'Noam Notation' for Readable Modeling Code

This post goes over what people on ML Twitter refer to as the ‘Noam Notation’, (eponymously named after Noam Shazeer, of the Transformer, MoE, Multihead Attention, etc. fame). Noam himself calls the same thing ‘Shape Suffixes’ (more detail in his post here).

Let’s jump into it.

Consider a JAX (or PyTorch, etc.) tensor named inputs. The name itself doesn’t tell you much. If you enable strict typing, Python will force you to specify that it is a JAX Array in the following manner: inputs: jax.Array when passing it as an argument, or as -> jax.Array when returning it from a function.

Now, how about if the the tensor was named inputs_BLD, (when combined with typing inputs_BLD: jax.Array) where the BLD part additionally tells you that:

There are three dimensions.
The first is B (batch), second is L (length, or sequence), and the third and final one is D (or model).

Now if the convention is strictly followed, the code should pass the following check:

assert inputs.shape == (batch_size, seq_len, d_model)

Where batch_size, seq_len, and d_model are your batch size, sequence length, and model dimension, respectively. Again, if your code strictly follows the notation, you would not need to actually perform the assertion.

Assuming that this invariant holds for all tensors in your code, you can easily tell that the following code is guaranteed to compile:

query_BLHK = jnp.einsum('BLD,DHK->BLHK', inputs_BLD, w_q_DHK)

Here we do a matrix multiply between the inputs_BLD and the w_q_DHK tensors. H here stands for the number of heads, and K stands for the per-head embedding dimension. The exact meaning of those characters should either be easy to guess, or established somewhere in the code or documentation.

Regardless, it is easy to see that the two tensors in the above snippet should be compatible for matrix multiplication in that order, and the output tensor should be of shape [B, H, K]. That’s a lot of useful information!

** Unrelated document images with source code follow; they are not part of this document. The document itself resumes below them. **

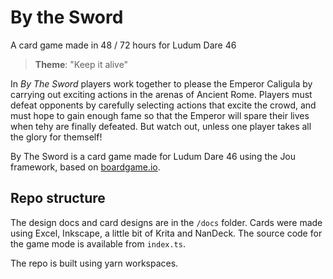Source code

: # By the Sword

A card game made in 48 / 72 hours for Ludum Dare 46

> **Theme**: "Keep it alive"

In *By The Sword* players work together to please the Emperor Caligula
by carrying out exciting actions in the arenas of Ancient Rome. Players
must defeat opponents by carefully selecting actions that excite the
crowd, and must hope to gain enough fame so that the Emperor will spare
their lives when tehy are finally defeated. But watch out, unless one
player takes all the glory for themself!

By The Sword is a card game made for Ludum Dare 46 using the Jou framework,
based on [boardgame.io](https://boardgame.io).

## Repo structure

The design docs and card designs are in the `/docs` folder. Cards were made
using Excel, Inkscape, a little bit of Krita and NanDeck. The source code for
the game mode is available from `index.ts`. 

The repo is built using yarn workspaces.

Now imagine if we suddenly turn off the notation. This is how the above snippet would look:

query = jnp.einsum('BLD,DHK->BLHK', inputs, w_q)

Eww. Right? It’s like we stripped a lot of useful information.

The readability benefits of this notation quickly compounds, especially in a large codebase. For example, see the NanoDO framework’s implementation of Causal Attention and other building blocks of the Transformer model. NanoDO uses the character x as a separator between dimensions (so inputs_BLD becomes inputs_BxLxD), but the motivation remains the same. Although one benefit of using a separator could be that you can use multiple characters to denote a dimension, since without a separator you are limited to 26 dimensions.

To summarize, a non-exhaustive list of what Noam Notation allows you to do is as follows:

Infer the semantics of a particular tensor just by reading its name.
Avoid compilation bugs.
Avoid silent bugs that do something unintentional such as broadcasting.

The last one gives me the chills. It’s much better to use this notation than be sorry after wasting hours / days debugging why your model doesn’t train that well. Give Noam Notation a try the next time you are writing something from scratch.

Let me know how you feel about this idea, or if you have your own neat ways of writing and organizing AI / ML related code.